As a more extreme example, the number of compute-hours used in the largest AI experiments grew around 10x/year between 2012 and 2018. This probably can’t continue for more than 6-7 years before matching the world’s total current hardware budget.
And as an example that already happened, in early 2020 the number of COVID-19 cases was doubling perhaps every 4.5 days. Starting from a few hundred cases, a first-order approximation of its logarithm would have predicted that everyone in the world would be infected within 4 months. While many people have been infected (I’d guess around 10%), it’s not everyone, and it took much longer than 4 months.
All of these are examples of saturation effects: fast-growing trends tend to eventually run into countervailing forces that limit the rate of growth. It’s not always easy to predict exactly when these will kick in, but looking at hard limits like those above can help provide some bound. On the other hand, I think most people intuitively underestimate how long trends last.
(If you asked me to predict how long the Tesla and AI trends will last, I’d say 5 years for Tesla and 4 years for AI.)
One common way to model saturation effects is with a sigmoid curve, which starts out exponential and then flattens. This works best when there is an obvious limit that the curve should approach (for instance, accuracies usually approach 100% or a bit less). However, I think that in many cases, growth tends to continue at a slower pace instead, so a sigmoid is less appropriate.
Here’s another example question: How many deportations were there under the Trump administration in 2018? For comparison, here are numbers under Obama and Bush:
Actually, this was a trick question: zeroth-order approximation works great here, and the answer was 337,287.
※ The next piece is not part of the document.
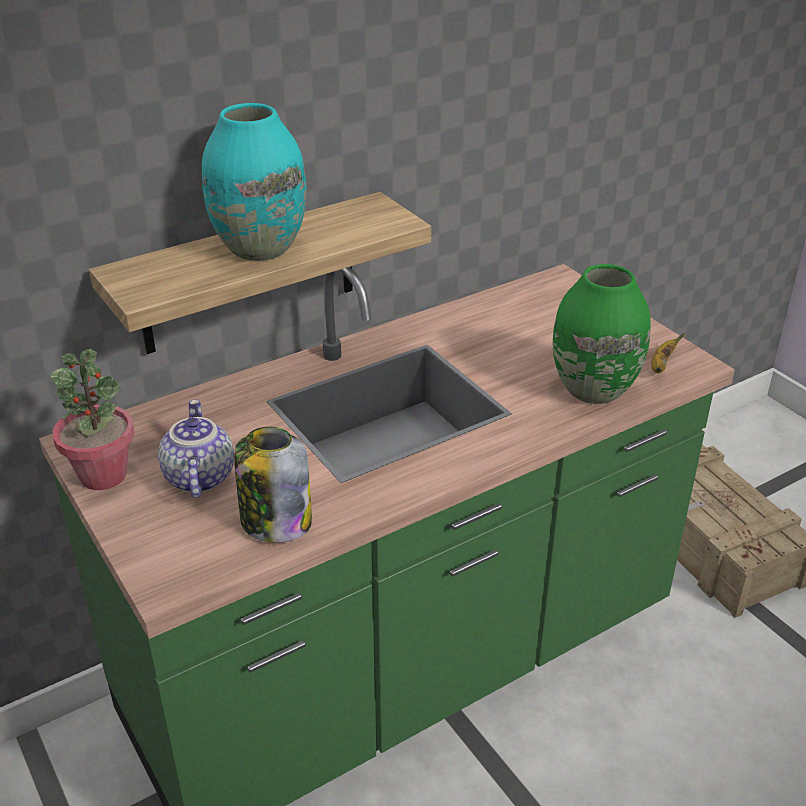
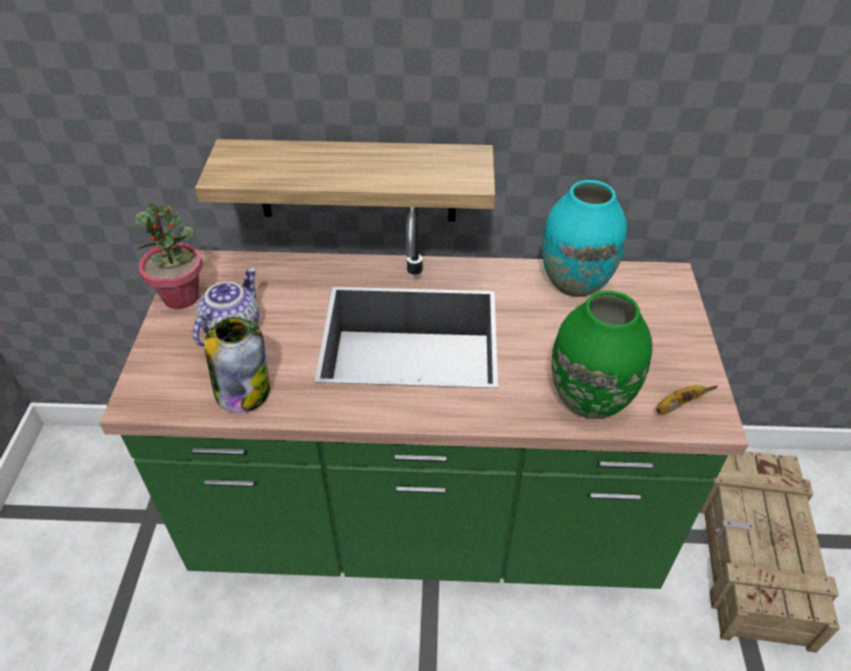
camera: 35 degrees right, 10 degrees up
(259, 249) = (340, 165): turquoise vase -> turquoise vase (574, 283)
But it would have worked less well for another immigration-related statistic: border apprehensions.
(Source: Pew Research)
If I were really trying to figure out whether a government statistic like this could be reliably zeroth-order approximated, I’d try to figure out how much direct power the executive (or the executive’s appointees) had over that statistic, and how much historical volatility that statistic had. I don’t have a good answer to the former, but looking at the latter suggests that border apprehensions can change pretty rapidly and have done so before:
Brainstorming exercise. What are other places where zeroth-order (and even first-order) might not work well? How could we tell?
Some of the examples above show that a first-order prediction in one area often contradicts a zeroth-order prediction in another. For instance:
- The first-order approximation for the number of COVID-19 cases contradicted the zeroth-order approximation for the number of lockdowns.
- The first-order approximation for Tesla’s growth contradicts the zeroth-order approximation for the US economy.
Note that in the first case the first-order approximation was correct, while in the second I’d guess the zeroth-order approximation is more correct. So in general, how do we resolve conflicting forecasts like this?
Brainstorming exercise. When a zeroth-order and first-order prediction conflict, what are some heuristics we could use to decide which one to follow?